宇航学报 ›› 2022, Vol. 43 ›› Issue (9): 1176-1185.doi: 10.3873/j.issn.1000-1328.2022.09.005

• 飞行器设计与力学 • 上一篇    下一篇

基于深度强化学习的复杂地形适应机器人设计与实验

杨顿,杨帅,于洋,王琪   

  1. 北京航空航天大学航空科学与工程学院,北京 100191
  • 收稿日期:2022-02-12 修回日期:2022-06-12 出版日期:2022-09-15 发布日期:2022-09-15
  • 基金资助:
    国家优秀青年科学基金(12022212)

Design and Experiment of Complex Terrain Adaptive Robot Based on Deep Reinforcement Learning

YANG Dun, YANG Shuai, YU Yang, WANG Qi   

  1. School of Aeronautic Science and Engineering, Beihang University, Beijing 100191, China
  • Received:2022-02-12 Revised:2022-06-12 Online:2022-09-15 Published:2022-09-15

摘要: 针对行星表面轻量化自主探测任务,基于仿生思想设计了一种仿海胆结构的十二足球形机器人,其具备自主改变构型以贴合复杂地形的能力,可实现无倾覆、高容错的全向运动;基于数据驱动方法,对该机器人设计了一种数据高效的无模型强化学习运动策略,可实现无先验知识的从0到1步态训练以及步态的实物样机快速部署。通过在平面地形和非结构化地形中对其进行仿真实验,验证了经过训练的机器人具备自主运动、适应非结构地形等能力;通过与常用基准策略进行对比,证实了本文提出的运动策略具有训练高效、鲁棒性好的优势;最后通过开发原理样机,开展实物实验验证了仿真环境中所生成的步态在真实物理环境中的动力学可行性。

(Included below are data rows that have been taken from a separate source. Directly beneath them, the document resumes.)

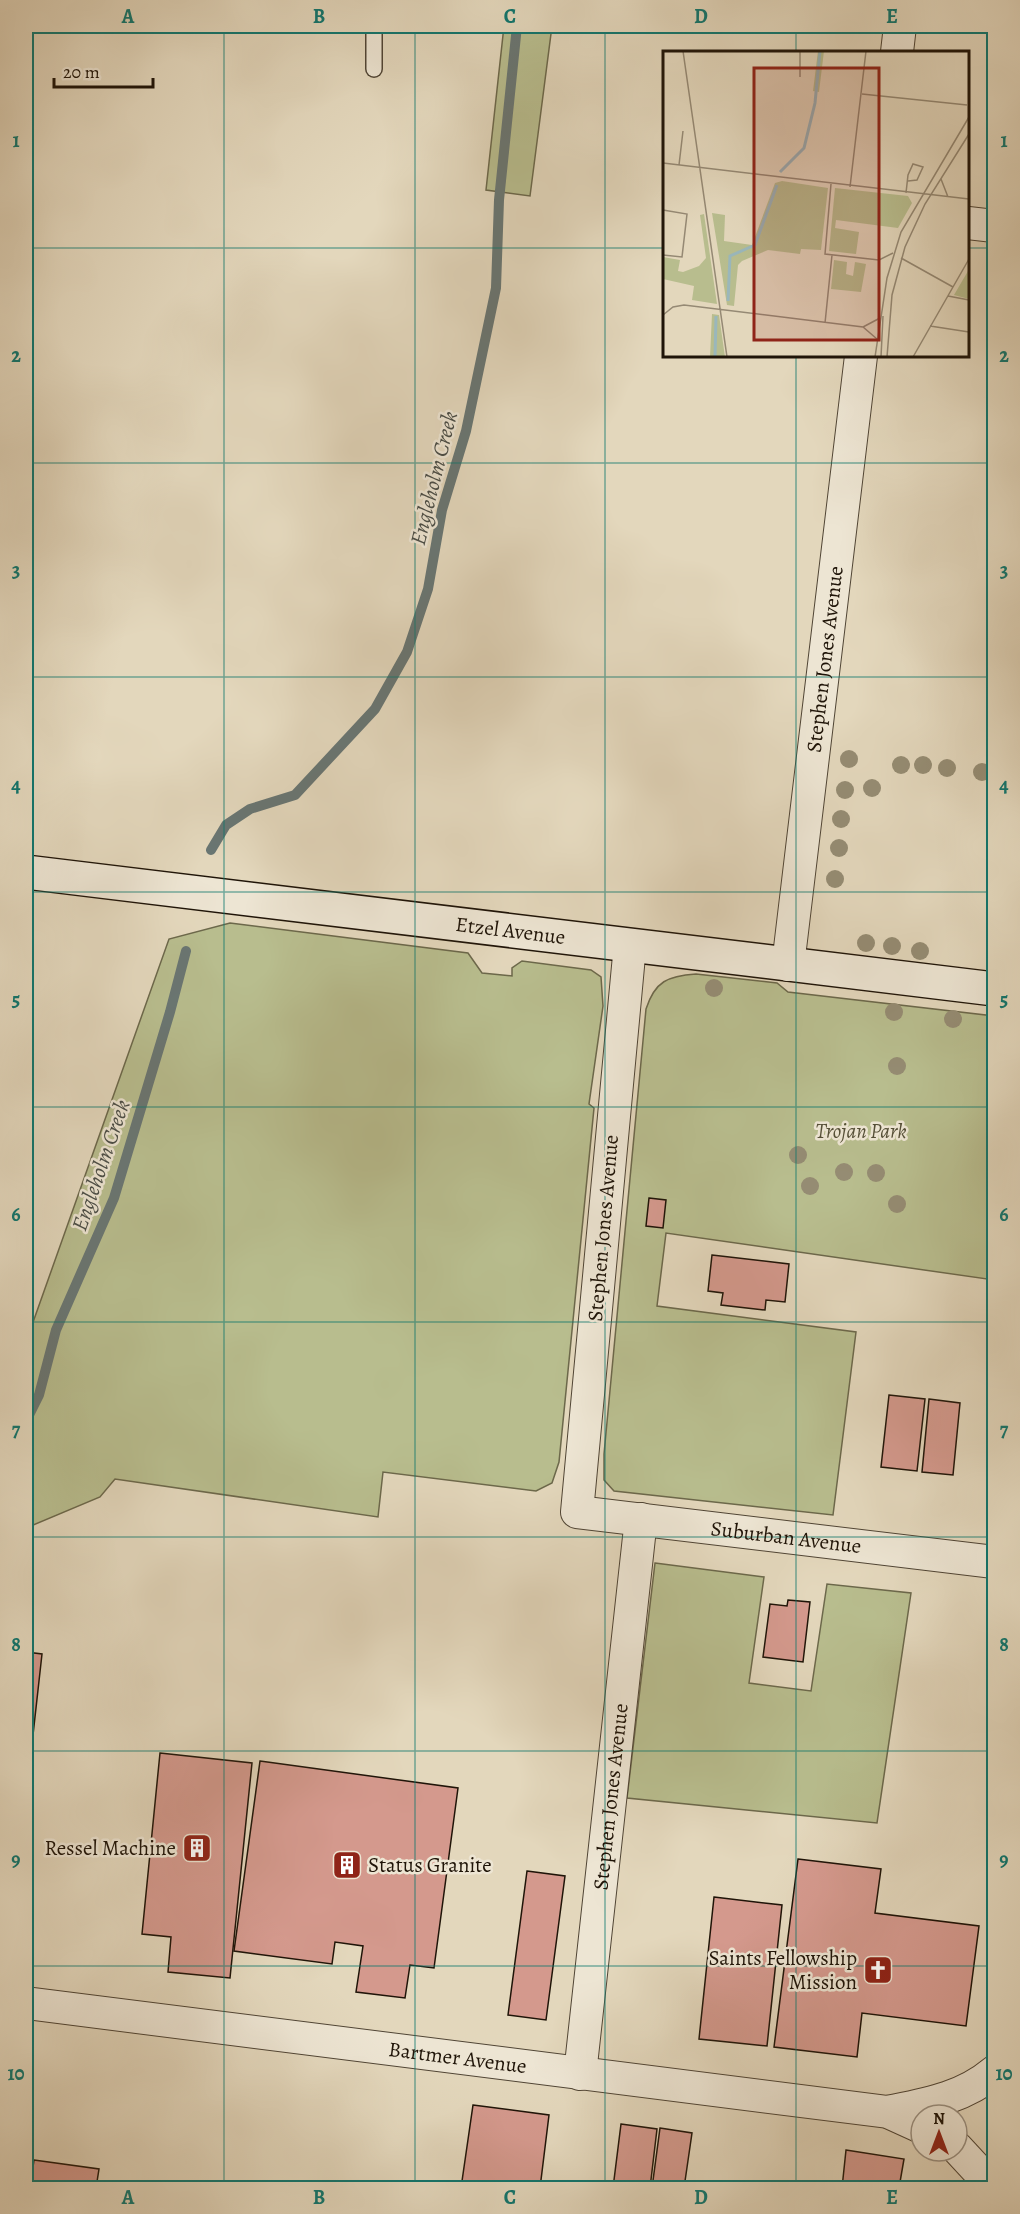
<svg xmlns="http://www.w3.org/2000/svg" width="1020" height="2214" font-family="Alegreya,serif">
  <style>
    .green { fill: #b8bd8e; stroke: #6c684b; stroke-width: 1.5 }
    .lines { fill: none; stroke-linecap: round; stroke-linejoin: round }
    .stream { stroke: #697673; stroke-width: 10 }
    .building { fill: #d4998d; stroke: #1f1408; stroke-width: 1.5 }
    .lane-casing { stroke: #504535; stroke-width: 18 }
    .street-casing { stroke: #504535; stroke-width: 34 }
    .secondary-casing { stroke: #1f1408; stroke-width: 36 }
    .lane { stroke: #ede5d3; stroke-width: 15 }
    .street { stroke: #ede5d3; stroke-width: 32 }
    .secondary { stroke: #ede5d3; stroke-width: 33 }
    .tree { fill: #958c73 }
    .grid { fill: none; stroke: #0f766e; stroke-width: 1.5; stroke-opacity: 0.55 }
    .labels { text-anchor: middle; stroke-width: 5; stroke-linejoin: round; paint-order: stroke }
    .street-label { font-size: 21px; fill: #1f1408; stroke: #ede5d3 }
    .park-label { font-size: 21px; font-style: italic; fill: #554f37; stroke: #ede5d3 }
    .poi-label { font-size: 21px; fill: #1f1408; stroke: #ede5d3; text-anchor: end }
    .water-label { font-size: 22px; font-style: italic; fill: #4a4d47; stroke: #ede5d3 }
    .inset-river { fill: none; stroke: #9ab7bb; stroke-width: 3 }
    .inset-road { fill: none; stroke: #958974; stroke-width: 1.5 }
    .view { fill: #8f2418; fill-opacity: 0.15; stroke: #8f2418; stroke-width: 3 }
    .inset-edge { fill: none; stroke: #1f1408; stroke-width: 3 }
    .neatline { fill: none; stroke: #0f766e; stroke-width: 2 }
    .grid-label { font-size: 20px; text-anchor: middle; font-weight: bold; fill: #0f766e }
  </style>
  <rect width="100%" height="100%" fill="#e3d7bc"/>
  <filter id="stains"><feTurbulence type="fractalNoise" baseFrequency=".00333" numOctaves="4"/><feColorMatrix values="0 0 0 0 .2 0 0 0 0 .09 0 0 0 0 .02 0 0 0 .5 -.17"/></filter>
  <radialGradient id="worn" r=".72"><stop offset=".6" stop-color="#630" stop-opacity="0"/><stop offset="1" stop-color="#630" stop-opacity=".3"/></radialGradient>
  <!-- green -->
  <g class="green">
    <path d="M504,26H552L530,196L486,190Z"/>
    <path d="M230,923L468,953L482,973L512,976V968L522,961L591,970L601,977L603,1006L589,1104L594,1108L559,1462L552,1483L536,1491L383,1472L378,1517L115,1479L100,1497L26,1528V1342L169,939Z"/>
    <path d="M696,974L777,983L788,992L994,1016V1280L666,1233L657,1306L856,1332L833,1515L614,1491L604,1480V1454L646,1009C655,981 668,976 696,974Z"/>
    <path d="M655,1563L764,1577L749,1683L811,1691L827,1584L911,1593L877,1823L627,1798Z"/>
  </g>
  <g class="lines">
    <!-- stream -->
    <g class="stream">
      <path d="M211,850L226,825L250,809L295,795L375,709L407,652L428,589L442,510L466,431L496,288L499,200L517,26"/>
      <path d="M26,1421L39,1395L56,1330L114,1198L170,1012L186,951"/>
    </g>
  </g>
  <!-- building -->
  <g class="building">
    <path d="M649,1198L666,1200L663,1228L646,1226Z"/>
    <path d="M712,1255L789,1264L785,1302L766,1300L765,1310L721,1305L723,1293L708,1291Z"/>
    <path d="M889,1395L925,1399L917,1471L881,1467Z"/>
    <path d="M929,1399L960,1403L953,1475L922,1472Z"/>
    <path d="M788,1600L810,1602L803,1662L763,1657L770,1604L787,1606Z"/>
    <path d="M26,1652L42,1654L26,1798Z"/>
    <path d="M160,1753L252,1763L230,1978L168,1972L171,1937L142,1934Z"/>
    <path d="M260,1761L458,1788L434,1968L410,1965L405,1998L356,1992L363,1946L335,1942L332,1964L234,1951Z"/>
    <path d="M798,1859L881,1869L875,1913L979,1926L966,2026L862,2013L857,2057L774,2047Z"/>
    <path d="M527,1871L565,1876L546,2020L508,2015Z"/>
    <path d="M714,1897L782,1905L767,2046L699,2039Z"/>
    <path d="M473,2105L549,2115L540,2188H461Z"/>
    <path d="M621,2124L657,2129L650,2188H613Z"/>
    <path d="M660,2128L692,2133L684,2188H652Z"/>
    <path d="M846,2150L904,2159L899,2188H842Z"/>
    <path d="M34,2160L99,2169L96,2188H30Z"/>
  </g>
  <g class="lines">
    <!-- lane casing -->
    <g class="lane-casing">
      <path id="lane" d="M374,26V69"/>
    </g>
    <!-- street casing -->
    <g class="street-casing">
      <g id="street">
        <path d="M897,52L900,26"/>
        <path d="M968,223L994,226"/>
        <path id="s1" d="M630,945L577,1512L994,1562"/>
        <path id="s2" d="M788,965L861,356"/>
        <path id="s3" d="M26,2003L888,2112L921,2127"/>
        <path id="s4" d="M580,2074L641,1519"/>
        <path d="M888,2112C927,2104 963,2098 994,2072"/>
        <path d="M957,2148L994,2188"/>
      </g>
    </g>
    <!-- secondary casing -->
    <g class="secondary-casing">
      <g id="secondary">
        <path id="s5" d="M26,872L994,989"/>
      </g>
    </g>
    <!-- lane -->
    <use href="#lane" class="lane"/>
    <!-- street -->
    <use href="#street" class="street"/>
    <!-- secondary -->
    <use href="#secondary" class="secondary"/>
  </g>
  <!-- trees -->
  <g class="tree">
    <circle cx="849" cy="759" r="9"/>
    <circle cx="901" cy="765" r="9"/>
    <circle cx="923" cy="765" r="9"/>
    <circle cx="947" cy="768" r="9"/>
    <circle cx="982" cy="772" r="9"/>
    <circle cx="872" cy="788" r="9"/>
    <circle cx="845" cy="790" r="9"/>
    <circle cx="841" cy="819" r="9"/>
    <circle cx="839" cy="848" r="9"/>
    <circle cx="835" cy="879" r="9"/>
    <circle cx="866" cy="943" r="9"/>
    <circle cx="892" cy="946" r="9"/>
    <circle cx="920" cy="951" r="9"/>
    <circle cx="714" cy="988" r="9"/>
    <circle cx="894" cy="1012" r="9"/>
    <circle cx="953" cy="1019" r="9"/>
    <circle cx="897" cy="1066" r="9"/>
    <circle cx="798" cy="1155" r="9"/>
    <circle cx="844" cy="1172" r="9"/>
    <circle cx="876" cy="1173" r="9"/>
    <circle cx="810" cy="1186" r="9"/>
    <circle cx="897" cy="1204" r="9"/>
  </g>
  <!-- grid -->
  <path class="grid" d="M224,26V2188M415,26V2188M605,26V2188M796,26V52M26,248H664M968,248H994M796,356V2188M26,463H994M26,677H994M26,892H994M26,1107H994M26,1322H994M26,1537H994M26,1751H994M26,1966H994"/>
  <!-- icons -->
  <defs>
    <g id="building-square" transform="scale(1.5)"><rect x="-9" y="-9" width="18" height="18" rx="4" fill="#8f2418" stroke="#ede5d3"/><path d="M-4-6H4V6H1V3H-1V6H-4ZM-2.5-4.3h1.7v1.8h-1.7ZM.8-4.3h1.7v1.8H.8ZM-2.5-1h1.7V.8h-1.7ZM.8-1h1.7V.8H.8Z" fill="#fff"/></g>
    <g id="church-square" transform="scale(1.5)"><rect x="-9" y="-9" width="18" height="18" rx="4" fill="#8f2418" stroke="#ede5d3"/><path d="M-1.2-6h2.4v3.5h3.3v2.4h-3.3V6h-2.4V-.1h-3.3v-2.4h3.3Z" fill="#fff"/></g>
  </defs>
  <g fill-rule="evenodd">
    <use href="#building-square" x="197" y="1848"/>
    <use href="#building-square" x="347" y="1865"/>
    <use href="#church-square" x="878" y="1970"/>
  </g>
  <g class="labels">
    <!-- street labels -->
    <g class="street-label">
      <text dy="7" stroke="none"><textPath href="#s2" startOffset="308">Stephen Jones Avenue</textPath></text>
      <text dy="7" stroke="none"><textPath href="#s5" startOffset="488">Etzel Avenue</textPath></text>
      <text transform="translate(603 1228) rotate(-85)" y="7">Stephen Jones Avenue</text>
      <text dy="7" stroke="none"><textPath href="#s1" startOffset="780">Suburban Avenue</textPath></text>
      <text dy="7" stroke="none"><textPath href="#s4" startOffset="279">Stephen Jones Avenue</textPath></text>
      <text dy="7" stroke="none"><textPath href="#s3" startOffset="435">Bartmer Avenue</textPath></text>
    </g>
    <!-- park labels -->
    <g class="park-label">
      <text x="861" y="1138">Trojan Park</text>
    </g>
    <!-- poi labels -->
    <g class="poi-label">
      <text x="176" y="1855">Ressel Machine</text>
      <text x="368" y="1872" text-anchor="start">Status Granite</text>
      <text x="857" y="1965">Saints Fellowship<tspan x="857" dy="24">Mission</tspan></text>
    </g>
    <!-- water labels -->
    <g class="water-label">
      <text transform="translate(433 478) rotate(-76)" y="8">Engleholm Creek</text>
      <text transform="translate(100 1165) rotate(-71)" y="8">Engleholm Creek</text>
    </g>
  </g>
  <!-- overview -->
  <g transform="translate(663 51)">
    <rect width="306" height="306" fill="#e3d7bc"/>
    <path d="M155,0H161L156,41L150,40ZM119,130L165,137L158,199L138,198L137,203L105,199L79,210L75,214L71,255L64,254L49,162L62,164L61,190L89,194L112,132ZM172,137L245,145L249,152L235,177L173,169L172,177L196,181L193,203L166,200ZM41,163L54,253L29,249L31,235L0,228V206L17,209L15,220L20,221L36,215L43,207L37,164ZM171,209L184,211L183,223L190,225L192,211L203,213L198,241L168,238ZM305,220L306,248L291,244ZM49,263L56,264L62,306H47Z" fill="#b8bd8e"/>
    <path class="inset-river" d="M117,121L141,97L152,52L157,0M65,250L67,205L92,194L114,134M52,306L53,265"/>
    <path class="inset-road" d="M20,0L64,306M137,26V0M199,43L304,54M0,112L306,148M16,114L20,80M278,128L285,146M168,133L162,203L216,209L230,202M187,136L203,0M243,142L245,124L250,113L260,116L254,129L245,130M0,159L24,163L19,206L0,204M238,207L290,236M285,245L306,249M0,264L10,256L21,254L200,276L214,288M162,272L169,204M267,275L306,281M200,276L217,267M212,306L224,227L238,181L306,66M218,306L220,265M224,306L229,244L242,196L262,153L306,83M250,306L306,208"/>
    <path class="view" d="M91,17H216V289H91Z"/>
    <rect width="306" height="306" class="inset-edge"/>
  </g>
  <!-- margin -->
  <rect width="1020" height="2214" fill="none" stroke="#e3d7bc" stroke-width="66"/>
  <!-- north arrow -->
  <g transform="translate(939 2133)"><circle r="28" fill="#ede5d3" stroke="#9b9182" stroke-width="1.5"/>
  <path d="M0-4.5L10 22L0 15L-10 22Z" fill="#8f2418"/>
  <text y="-9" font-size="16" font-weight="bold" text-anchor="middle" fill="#1f1408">N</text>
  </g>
  <!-- scale -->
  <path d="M54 78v9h99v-9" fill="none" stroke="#1f1408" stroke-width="3"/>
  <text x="63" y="78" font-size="18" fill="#1f1408" stroke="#ede5d3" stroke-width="4.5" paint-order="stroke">20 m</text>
  <rect x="33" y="33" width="954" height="2148" class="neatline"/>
  <g class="grid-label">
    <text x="128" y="23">A</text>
    <text x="319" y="23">B</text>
    <text x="510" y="23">C</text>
    <text x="701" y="23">D</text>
    <text x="892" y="23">E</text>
    <text x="16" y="147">1</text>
    <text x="1004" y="147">1</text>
    <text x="16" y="362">2</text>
    <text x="1004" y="362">2</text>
    <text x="16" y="577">3</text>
    <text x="1004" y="577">3</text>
    <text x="16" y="792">4</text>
    <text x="1004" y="792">4</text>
    <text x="16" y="1006">5</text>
    <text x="1004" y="1006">5</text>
    <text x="16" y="1221">6</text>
    <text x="1004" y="1221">6</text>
    <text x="16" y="1436">7</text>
    <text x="1004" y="1436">7</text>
    <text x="16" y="1651">8</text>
    <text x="1004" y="1651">8</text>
    <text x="16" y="1866">9</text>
    <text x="1004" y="1866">9</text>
    <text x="16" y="2080">10</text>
    <text x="1004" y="2080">10</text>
    <text x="128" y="2204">A</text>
    <text x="319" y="2204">B</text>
    <text x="510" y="2204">C</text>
    <text x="701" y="2204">D</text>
    <text x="892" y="2204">E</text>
  </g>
  <rect width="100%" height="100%" filter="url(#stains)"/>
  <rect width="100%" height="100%" fill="url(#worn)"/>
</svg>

关键词: 仿生机器人, 强化学习, 复杂地形, 自主运动策略, 行星探测

Abstract: For the lightweight autonomous exploration mission of planetary surface, a sea urchin like twelve leg spherical robot is proposed based on the structural bionic idea. It has the potential to autonomously change the structure to fit the complex terrain, and can realize omnidirectional motion without overturning and high fault tolerance. Based on the data driven method, a data efficient model free reinforcement learning motion strategy is designed for the robot, which can realize zero to one gait training and deployment without prior knowledge and rapid deployment of the physical prototype of gait. Through the simulation experiments on flat ground and unstructured terrain, it is verified that the trained robot has the ability to move autonomously and adapt to unstructured terrain. By comparing with the commonly used benchmark strategies, it is proved that the proposed strategy has the advantages of high training efficiency and good robustness. Finally, a prototype is developed to verify the dynamic feasibility of the gait generated in the simulation environment in the real physical environment.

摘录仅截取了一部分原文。